**Action item**
Retype the complete listing exactly as it appears.

------

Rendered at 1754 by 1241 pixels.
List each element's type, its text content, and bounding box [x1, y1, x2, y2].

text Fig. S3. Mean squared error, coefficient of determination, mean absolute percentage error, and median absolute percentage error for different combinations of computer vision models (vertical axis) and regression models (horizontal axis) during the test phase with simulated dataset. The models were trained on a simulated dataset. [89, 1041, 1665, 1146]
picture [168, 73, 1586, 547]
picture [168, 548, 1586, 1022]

------

**Output**
Rendered at 1754 by 1241 pixels.
List each element's type, its text content, and bounding box [x1, y1, x2, y2].

text Fig. S3. Mean squared error, coefficient of determination, mean absolute percentage error, and median absolute percentage error for different combinations of computer vision models (vertical axis) and regression models (horizontal axis) during the test phase with simulated dataset. The models were trained on a simulated dataset. [89, 1041, 1665, 1146]
picture [168, 73, 1586, 547]
picture [168, 548, 1586, 1022]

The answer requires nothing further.